— Вы меня не убедили, — отрезал Д., задергивая шторы и закалывая их края булавкой. Он устал и хотел спать. Его бесило, хотя и не подавал виду, что этот молодой человек заполняет собой всю комнату — своим полудетским крикливым голосом, скрипом новых сапог, терпким одеколоном, желанием казаться умным, начитанным, талантливым, а главное, своей сиротской потребностью в ласке и любви.
— Все! Хватит! — захлопала в ладоши Маша и вскочила с забренчавшего дивана. — Хватит дурацких, скучных философий! Давайте танцевать! Слышите, я хочу танцевать! Женя, сыграй что-нибудь!
Д. покорно сел за рояль. С первыми аккордами кадрили Маша схватила за руки Юрьева и закружила его по комнате, смеясь звонко, весело и молодо.
— Осторожно, не опрокиньте самовар! — буркнул Д. Из-под рояля была видна его нога, нажимавшая на педаль, из дырки в носке торчал большой палец.
— Ха-ха-ха! Самовар! — хохотала Маша, верхняя пуговица ее блузки расстегнулась, юбка развевалась, волосы растрепались, под мышками проступили темные пятна. — Ха-ха-ха! Самовар!
«Господи, где я? — вдруг подумал Юрьев. — И кто я? И кто эти люди? И что я здесь делаю?»
И все никак не мог оторвать взгляда от розового пальца на педали под роялем.
Он вспомнил, как тащили из клуба этот рояль, как не хотел инструмент пролезать в узенькую дверь башни, как отпиливали ножки. Д. почему-то без конца повторял, будто оправдываясь:
— Все равно там его доломают.
Маша вдруг остановилась, вырвала свои руки и схватилась за голову.
— Господи, — прошептала она чуть слышно, — где я? Кто я?
Музыка оборвалась. Д. испуганно посмотрел на жену.
— Что с вами, Мария Дмитриевна? — подскочил Юрьев. — Вам дурно?
С минуту она оглядывалась, будто никого не узнавая. Потом ужас в глазах ее рассеялся.
— А, это вы, — вздохнула Маша и, взяв со стола «Вечерку», стала обмахиваться. — Ничего. Уже все прошло. Все хорошо.
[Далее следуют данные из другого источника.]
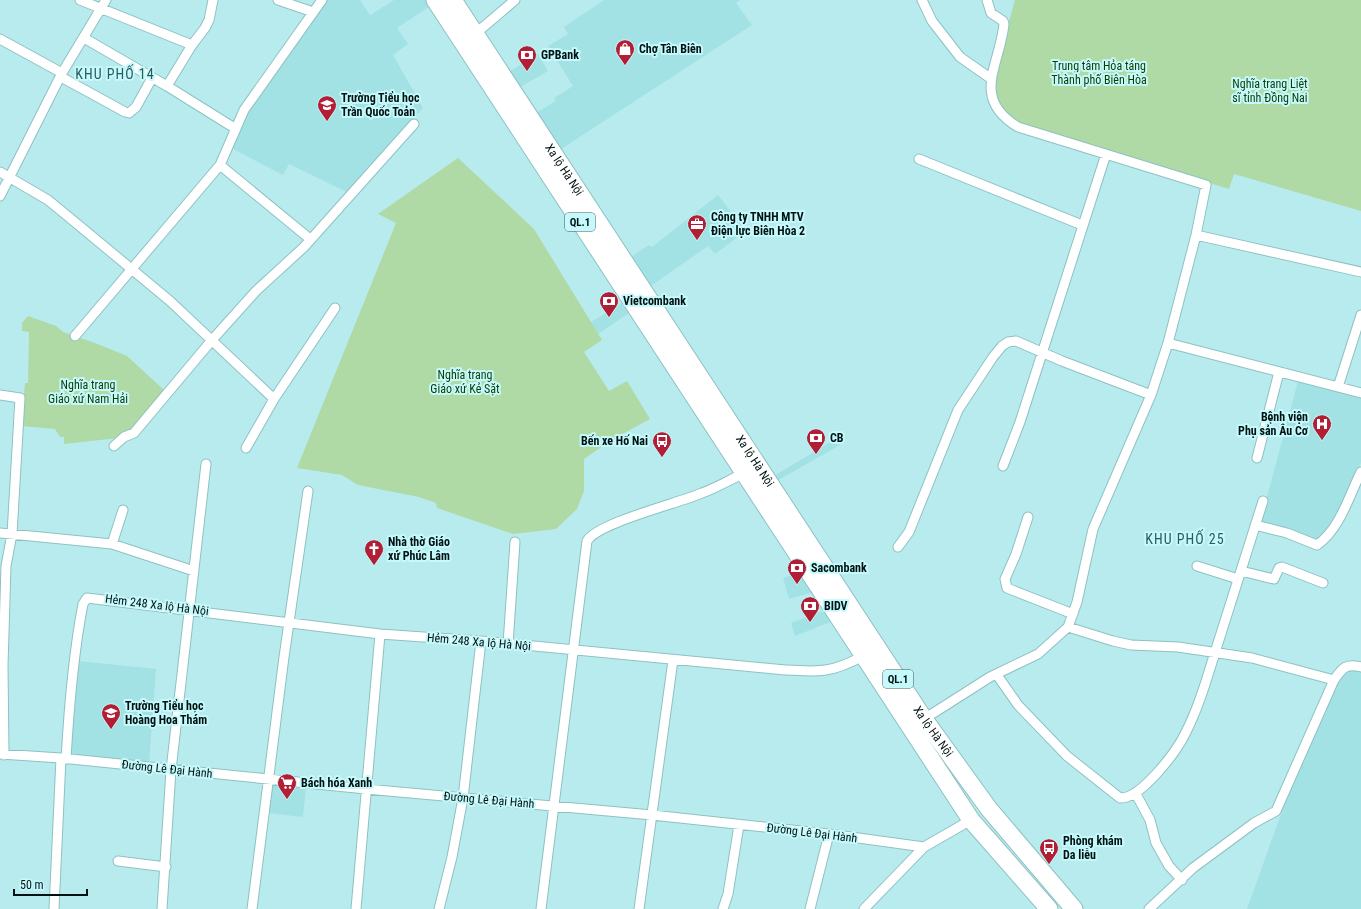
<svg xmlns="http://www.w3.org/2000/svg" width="1361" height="909" font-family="'Roboto Condensed',sans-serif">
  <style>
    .built { fill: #a3e2e4 }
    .green { fill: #afd9a5 }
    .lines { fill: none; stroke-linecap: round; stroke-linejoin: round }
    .street-casing { stroke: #8ec1c3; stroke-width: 11 }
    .highway-casing { stroke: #8ec1c3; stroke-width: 19 }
    .street { stroke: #fff; stroke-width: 9 }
    .highway { stroke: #fff; stroke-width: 17 }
    .labels { text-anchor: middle; stroke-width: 4; stroke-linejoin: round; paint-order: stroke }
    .shield { fill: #c5f9fb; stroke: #3c5759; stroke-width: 1 }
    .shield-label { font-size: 11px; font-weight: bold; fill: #011213 }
    .poi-label { font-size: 12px; font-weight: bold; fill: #011213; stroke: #c5f9fb; text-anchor: start }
    .park-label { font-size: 12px; fill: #0c3c00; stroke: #c5f9fb }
    .street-label { font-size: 12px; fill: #011213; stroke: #c5f9fb }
    .quarter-label { font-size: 14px; letter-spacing: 1px; fill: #295b5d; stroke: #c5f9fb }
  </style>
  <rect width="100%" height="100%" fill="#b8ebee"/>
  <path class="built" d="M326,0H360L370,15L394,0H429L432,5L397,28L408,44L393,55L423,108L349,193L289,164L283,175L231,148L247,111Z
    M604,0H740L736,3L752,25L558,151L534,114L556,101L554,98L573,86L548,46L568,34L564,27Z
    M538,54L548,71L517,89L507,73Z
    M718,195L746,231L715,254L708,246L648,288L628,259L649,245L652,247Z
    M625,301L632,311L598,334L591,322Z
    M1298,381L1361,397V463L1336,517L1326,533L1316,542L1260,523Z
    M836,439L840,445L775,482L772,477Z
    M801,572L814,592L789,599L783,578Z
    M826,610L833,621L795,636L791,623Z
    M78,661L156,669L149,764L70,756Z
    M1347,669L1361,670V909H1247L1286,800L1320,716L1337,681Z
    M272,783L306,787L303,817L268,813Z"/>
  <path class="green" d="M1015,0H1361V211L1234,174L1229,189L1019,124L998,104L993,80Z
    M458,158L534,229L602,340L584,352L609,391L627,381L650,419L613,439L584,459V491L577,509L556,529L513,534L437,508L436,503L419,497L358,485L342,475L297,468L396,223L378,214Z
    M28,316L56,326L63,332L95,343L127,356L164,390L132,430L118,438L64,444V437H60L55,429L21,426L25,383H28L29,332L22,331V323Z"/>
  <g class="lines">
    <defs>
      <path id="street" d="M80,0L192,45
        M278,0L313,12
        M922,0L932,21L960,57L990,78
        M475,34L515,0
        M84,38L167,86L236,129
        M0,39L62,73
        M61,77L125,112L129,113L136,107L152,78
        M167,86L192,45L205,28L209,20L213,0
        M919,159L1082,225
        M220,165L310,239
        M0,172L48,200L76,223L170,301L274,399
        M0,196L62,73L106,0
        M1196,235L1361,272
        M75,336L220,165L244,110L322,0
        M1168,343L1361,393
        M1338,387L1361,315
        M0,395L20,398L12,534L6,566L3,665L4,755
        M114,446L124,437L134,433L212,340L256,291L304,247L414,124
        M246,448L274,399L335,308
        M1257,458L1279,372
        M1003,466L1020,422L1106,154
        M1028,517L1016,554L1005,579L1007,588L1073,614
        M1255,525L1287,533L1317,545C1340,529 1349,496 1361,472
        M0,533L112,544L194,571
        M112,544L123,510
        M898,547L909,532L958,410L993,357L1002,346L1008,342L1016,341L1062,361L1151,395
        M1197,566L1238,579
        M1241,571L1274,579L1279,568L1282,567L1323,583
        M1068,627L1113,641L1131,645L1178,647L1252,658L1334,680C1342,668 1346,663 1361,667
        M508,644L515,542
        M997,675L1018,705L1067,756L1120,798C1141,799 1176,752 1185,734C1200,705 1208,674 1218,643C1233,595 1248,548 1263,501
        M924,719L990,677L1038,654L1068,627L1077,602L1093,529L1151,395L1168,343L1196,235L1206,185L1018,127C970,98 1000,65 1004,24L1003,21L991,13L987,0
        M0,754L61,758L366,789L652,815L829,834L924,847L971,820
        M66,759C69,707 73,655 83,604L87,598L380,634L481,641L785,670C819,672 832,673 863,656
        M1136,794L1150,820L1156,843L1169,866L1182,880
        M118,861L166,867
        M54,909L61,758
        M162,909L171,770L206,464
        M252,909L284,657L308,491
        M356,909L380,634
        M439,909L452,857L463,798L481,641
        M541,909L587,541C597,523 679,503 702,493C716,488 729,480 743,474
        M639,909L673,660
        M723,909L728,894L739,825
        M810,909L829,834
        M864,909L924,847
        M1149,909L1193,868L1254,823L1276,811L1334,680"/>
      <g id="highway">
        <path d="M435,0L971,820L1049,909"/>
        <path id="s1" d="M453,0L924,719L989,809L1074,909"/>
      </g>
    </defs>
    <use href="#street" class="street-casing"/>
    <use href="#highway" class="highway-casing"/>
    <use href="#street" class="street"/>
    <use href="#highway" class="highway"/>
  </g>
  <defs>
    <symbol id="shop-pin" viewBox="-11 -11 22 30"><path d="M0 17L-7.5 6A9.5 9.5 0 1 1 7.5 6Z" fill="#b11e35" stroke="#c5f9fb"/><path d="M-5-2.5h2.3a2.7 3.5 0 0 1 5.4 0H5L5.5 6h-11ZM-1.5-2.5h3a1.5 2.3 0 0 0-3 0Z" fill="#fff"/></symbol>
    <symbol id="bank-pin" viewBox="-11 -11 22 30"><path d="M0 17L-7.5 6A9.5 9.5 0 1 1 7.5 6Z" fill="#b11e35" stroke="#c5f9fb"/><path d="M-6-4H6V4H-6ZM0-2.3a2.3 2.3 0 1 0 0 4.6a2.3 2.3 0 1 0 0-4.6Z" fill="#fff"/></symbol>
    <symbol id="school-pin" viewBox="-11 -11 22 30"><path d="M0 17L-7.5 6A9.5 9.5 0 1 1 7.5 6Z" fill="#b11e35" stroke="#c5f9fb"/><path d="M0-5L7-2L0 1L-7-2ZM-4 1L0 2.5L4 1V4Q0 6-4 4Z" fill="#fff"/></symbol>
    <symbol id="office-pin" viewBox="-11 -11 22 30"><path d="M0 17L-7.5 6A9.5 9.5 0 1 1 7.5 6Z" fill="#b11e35" stroke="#c5f9fb"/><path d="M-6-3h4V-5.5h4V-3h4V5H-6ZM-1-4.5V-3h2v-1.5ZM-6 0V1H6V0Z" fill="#fff"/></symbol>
    <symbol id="hospital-pin" viewBox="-11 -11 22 30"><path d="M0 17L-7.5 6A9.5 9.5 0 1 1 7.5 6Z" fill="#b11e35" stroke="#c5f9fb"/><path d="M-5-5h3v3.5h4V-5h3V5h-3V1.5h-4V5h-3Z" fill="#fff"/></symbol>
    <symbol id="bus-pin" viewBox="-11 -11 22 30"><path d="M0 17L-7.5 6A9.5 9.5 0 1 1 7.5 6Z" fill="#b11e35" stroke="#c5f9fb"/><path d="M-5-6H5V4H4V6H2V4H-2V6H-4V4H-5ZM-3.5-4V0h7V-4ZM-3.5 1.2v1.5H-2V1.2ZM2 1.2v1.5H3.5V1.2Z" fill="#fff"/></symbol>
    <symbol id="church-pin" viewBox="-11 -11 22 30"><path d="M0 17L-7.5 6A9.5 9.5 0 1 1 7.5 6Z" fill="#b11e35" stroke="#c5f9fb"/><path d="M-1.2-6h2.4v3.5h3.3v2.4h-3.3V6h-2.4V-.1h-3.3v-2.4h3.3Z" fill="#fff"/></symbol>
    <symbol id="supermarket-pin" viewBox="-11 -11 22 30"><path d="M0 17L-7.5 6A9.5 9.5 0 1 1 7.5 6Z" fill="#b11e35" stroke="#c5f9fb"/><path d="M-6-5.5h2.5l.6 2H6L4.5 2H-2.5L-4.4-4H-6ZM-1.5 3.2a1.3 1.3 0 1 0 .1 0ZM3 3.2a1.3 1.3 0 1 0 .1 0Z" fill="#fff"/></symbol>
  </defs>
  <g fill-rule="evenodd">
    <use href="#shop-pin" x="614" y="38" width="22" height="30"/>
    <use href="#bank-pin" x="516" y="44" width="22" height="30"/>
    <use href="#school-pin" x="316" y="94" width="22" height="30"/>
    <use href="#office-pin" x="686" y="213" width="22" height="30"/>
    <use href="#bank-pin" x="598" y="290" width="22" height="30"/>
    <use href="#hospital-pin" x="1311" y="413" width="22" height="30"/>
    <use href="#bank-pin" x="805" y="427" width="22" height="30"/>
    <use href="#bus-pin" x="651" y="430" width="22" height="30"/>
    <use href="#church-pin" x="363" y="538" width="22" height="30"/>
    <use href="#bank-pin" x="786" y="557" width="22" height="30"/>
    <use href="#bank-pin" x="799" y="595" width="22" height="30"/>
    <use href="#school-pin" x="100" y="702" width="22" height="30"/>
    <use href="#supermarket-pin" x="276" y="772" width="22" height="30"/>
    <use href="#bus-pin" x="1038" y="837" width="22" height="30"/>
  </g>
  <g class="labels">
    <g class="shield">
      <rect x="565" y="213" width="30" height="18" rx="3"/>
      <rect x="883" y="670" width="30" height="18" rx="3"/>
    </g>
    <g class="shield-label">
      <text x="580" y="226">QL.1</text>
      <text x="898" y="683">QL.1</text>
    </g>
    <g class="poi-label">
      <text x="639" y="53">Chợ Tân Biên</text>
      <text x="541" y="59">GPBank</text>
      <text x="341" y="102">Trường Tiểu học<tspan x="341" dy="14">Trần Quốc Toản</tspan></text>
      <text x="711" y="221">Công ty TNHH MTV<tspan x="711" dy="14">Điện lực Biên Hòa 2</tspan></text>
      <text x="623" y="305">Vietcombank</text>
      <text x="1308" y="421" text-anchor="end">Bệnh viện<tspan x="1308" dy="14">Phụ sản Âu Cơ</tspan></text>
      <text x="830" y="442">CB</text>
      <text x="648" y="445" text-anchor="end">Bến xe Hố Nai</text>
      <text x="388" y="546">Nhà thờ Giáo<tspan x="388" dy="14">xứ Phúc Lâm</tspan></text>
      <text x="811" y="572">Sacombank</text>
      <text x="824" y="610">BIDV</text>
      <text x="125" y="710">Trường Tiểu học<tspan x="125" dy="14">Hoàng Hoa Thám</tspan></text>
      <text x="301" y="787">Bách hóa Xanh</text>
      <text x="1063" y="845">Phòng khám<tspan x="1063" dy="14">Da liễu</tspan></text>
    </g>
    <g class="park-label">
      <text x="1099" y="70">Trung tâm Hỏa táng<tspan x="1099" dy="14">Thành phố Biên Hòa</tspan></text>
      <text x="1270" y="88">Nghĩa trang Liệt<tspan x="1270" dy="14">sĩ tỉnh Đồng Nai</tspan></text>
      <text x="465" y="379">Nghĩa trang<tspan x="465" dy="14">Giáo xứ Kẻ Sặt</tspan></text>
      <text x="88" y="389">Nghĩa trang<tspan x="88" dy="14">Giáo xứ Nam Hải</tspan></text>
    </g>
    <g class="street-label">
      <text dy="4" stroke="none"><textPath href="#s1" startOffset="203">Xa lộ Hà Nội</textPath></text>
      <text dy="4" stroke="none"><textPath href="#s1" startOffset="551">Xa lộ Hà Nội</textPath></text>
      <text transform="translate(157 605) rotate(7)" y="4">Hẻm 248 Xa lộ Hà Nội</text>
      <text transform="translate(479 642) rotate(5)" y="4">Hẻm 248 Xa lộ Hà Nội</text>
      <text dy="4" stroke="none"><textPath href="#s1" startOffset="875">Xa lộ Hà Nội</textPath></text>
      <text transform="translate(167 769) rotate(6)" y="4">Đường Lê Đại Hành</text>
      <text transform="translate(489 800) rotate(5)" y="4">Đường Lê Đại Hành</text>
      <text transform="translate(812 833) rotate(7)" y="4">Đường Lê Đại Hành</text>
    </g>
    <g class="quarter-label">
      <text x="115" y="79">KHU PHỐ 14</text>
      <text x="1185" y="544">KHU PHỐ 25</text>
    </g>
  </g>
  <path d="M14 889v6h73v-6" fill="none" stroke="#011213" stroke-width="2"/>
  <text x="20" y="889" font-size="12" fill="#011213" stroke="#c5f9fb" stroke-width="3" paint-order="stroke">50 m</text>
</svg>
В гостиной пробило десять. Юрьев принялся колоть орехи, вставляя их в створ двери. Д. уткнулся в свою земскую статистику. Маша, раскрасневшаяся после танца, умылась и прошла к шкафу взять чистое полотенце, встряхивая пальцами. Одна капля упала Д. на шею, он поежился, другая на страницу, превратив Ш в лиру.
Дверь визжала и крякала.
Маша снова села на расстроенный диван, подобрав под себя ноги, и сцарапывала с ногтей остатки лака, потом, изогнувшись стройным телом назад, взяла с комода ножницы, дамские, тонкие, кривоклювые.
— Боже, кому все это нужно? Кому? Зачем? — Д. вскочил и швырнул свои бумаги под стол, листы разлетелись с легким шелестом по всему полу. В комнате стало светлее. — Зачем, я вас спрашиваю! Я вру своему начальству, оно своему, те еще выше, и так снежным комом до самой Москвы! Им главное — отчитаться, а что здесь на самом деле творится, никого не интересует! Никого! Как мы живем? Чем мы дышим? Что мы едим? Да им там плевать!